[[ Data listing open ]]

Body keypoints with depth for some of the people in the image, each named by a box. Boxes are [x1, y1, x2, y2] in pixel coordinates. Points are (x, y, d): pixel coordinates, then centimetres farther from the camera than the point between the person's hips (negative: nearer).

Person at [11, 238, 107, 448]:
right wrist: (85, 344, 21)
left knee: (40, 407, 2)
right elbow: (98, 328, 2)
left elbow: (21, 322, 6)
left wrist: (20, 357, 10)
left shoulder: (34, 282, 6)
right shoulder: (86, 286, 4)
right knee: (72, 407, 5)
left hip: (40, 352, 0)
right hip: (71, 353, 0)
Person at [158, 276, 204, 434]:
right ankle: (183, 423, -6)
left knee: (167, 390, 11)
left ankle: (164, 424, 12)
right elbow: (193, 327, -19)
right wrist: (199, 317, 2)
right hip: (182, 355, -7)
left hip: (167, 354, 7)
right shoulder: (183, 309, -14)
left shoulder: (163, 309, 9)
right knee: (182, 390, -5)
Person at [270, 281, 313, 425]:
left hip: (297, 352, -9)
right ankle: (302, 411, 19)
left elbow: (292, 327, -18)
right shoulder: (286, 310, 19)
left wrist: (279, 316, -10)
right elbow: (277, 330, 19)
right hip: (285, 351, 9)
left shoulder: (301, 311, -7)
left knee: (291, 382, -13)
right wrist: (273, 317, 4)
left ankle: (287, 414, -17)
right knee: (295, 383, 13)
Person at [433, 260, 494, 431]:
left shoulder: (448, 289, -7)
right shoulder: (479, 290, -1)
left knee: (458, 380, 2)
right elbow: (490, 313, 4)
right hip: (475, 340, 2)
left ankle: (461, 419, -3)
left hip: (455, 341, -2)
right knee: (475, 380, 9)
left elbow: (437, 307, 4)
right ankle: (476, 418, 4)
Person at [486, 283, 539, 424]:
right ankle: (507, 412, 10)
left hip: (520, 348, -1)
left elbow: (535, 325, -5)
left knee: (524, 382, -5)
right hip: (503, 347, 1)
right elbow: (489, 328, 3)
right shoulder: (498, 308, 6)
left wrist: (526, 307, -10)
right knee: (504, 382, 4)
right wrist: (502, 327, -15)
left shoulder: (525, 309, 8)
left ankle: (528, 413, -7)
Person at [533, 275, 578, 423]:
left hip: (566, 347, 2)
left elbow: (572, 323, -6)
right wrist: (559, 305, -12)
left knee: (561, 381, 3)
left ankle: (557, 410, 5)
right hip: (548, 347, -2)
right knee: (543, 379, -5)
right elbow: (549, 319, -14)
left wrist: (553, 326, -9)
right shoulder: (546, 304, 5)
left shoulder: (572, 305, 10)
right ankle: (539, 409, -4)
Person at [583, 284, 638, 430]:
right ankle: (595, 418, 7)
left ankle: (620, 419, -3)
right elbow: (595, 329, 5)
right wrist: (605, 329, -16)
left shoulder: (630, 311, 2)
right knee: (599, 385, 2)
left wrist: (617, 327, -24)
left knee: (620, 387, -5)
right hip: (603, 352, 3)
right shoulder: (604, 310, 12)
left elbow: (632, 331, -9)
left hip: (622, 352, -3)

[[ Data listing closed ]]

Exercise details — Return all of the data above verbatim, with every line, box and coordinate unchanged.

Solution to this task —
Body keypoints with depth for some of the people in the image, each named by a box. Boxes are [x1, y1, x2, y2] in pixel coordinates. Points are (x, y, d): pixel coordinates, then centimetres farther from the camera than the point between the person's hips (negative: nearer).

Person at [11, 238, 107, 448]:
right wrist: (85, 344, 21)
left knee: (40, 407, 2)
right elbow: (98, 328, 2)
left elbow: (21, 322, 6)
left wrist: (20, 357, 10)
left shoulder: (34, 282, 6)
right shoulder: (86, 286, 4)
right knee: (72, 407, 5)
left hip: (40, 352, 0)
right hip: (71, 353, 0)
Person at [158, 276, 204, 434]:
right ankle: (183, 423, -6)
left knee: (167, 390, 11)
left ankle: (164, 424, 12)
right elbow: (193, 327, -19)
right wrist: (199, 317, 2)
right hip: (182, 355, -7)
left hip: (167, 354, 7)
right shoulder: (183, 309, -14)
left shoulder: (163, 309, 9)
right knee: (182, 390, -5)
Person at [270, 281, 313, 425]:
left hip: (297, 352, -9)
right ankle: (302, 411, 19)
left elbow: (292, 327, -18)
right shoulder: (286, 310, 19)
left wrist: (279, 316, -10)
right elbow: (277, 330, 19)
right hip: (285, 351, 9)
left shoulder: (301, 311, -7)
left knee: (291, 382, -13)
right wrist: (273, 317, 4)
left ankle: (287, 414, -17)
right knee: (295, 383, 13)
Person at [433, 260, 494, 431]:
left shoulder: (448, 289, -7)
right shoulder: (479, 290, -1)
left knee: (458, 380, 2)
right elbow: (490, 313, 4)
right hip: (475, 340, 2)
left ankle: (461, 419, -3)
left hip: (455, 341, -2)
right knee: (475, 380, 9)
left elbow: (437, 307, 4)
right ankle: (476, 418, 4)
Person at [486, 283, 539, 424]:
right ankle: (507, 412, 10)
left hip: (520, 348, -1)
left elbow: (535, 325, -5)
left knee: (524, 382, -5)
right hip: (503, 347, 1)
right elbow: (489, 328, 3)
right shoulder: (498, 308, 6)
left wrist: (526, 307, -10)
right knee: (504, 382, 4)
right wrist: (502, 327, -15)
left shoulder: (525, 309, 8)
left ankle: (528, 413, -7)
Person at [533, 275, 578, 423]:
left hip: (566, 347, 2)
left elbow: (572, 323, -6)
right wrist: (559, 305, -12)
left knee: (561, 381, 3)
left ankle: (557, 410, 5)
right hip: (548, 347, -2)
right knee: (543, 379, -5)
right elbow: (549, 319, -14)
left wrist: (553, 326, -9)
right shoulder: (546, 304, 5)
left shoulder: (572, 305, 10)
right ankle: (539, 409, -4)
Person at [583, 284, 638, 430]:
right ankle: (595, 418, 7)
left ankle: (620, 419, -3)
right elbow: (595, 329, 5)
right wrist: (605, 329, -16)
left shoulder: (630, 311, 2)
right knee: (599, 385, 2)
left wrist: (617, 327, -24)
left knee: (620, 387, -5)
right hip: (603, 352, 3)
right shoulder: (604, 310, 12)
left elbow: (632, 331, -9)
left hip: (622, 352, -3)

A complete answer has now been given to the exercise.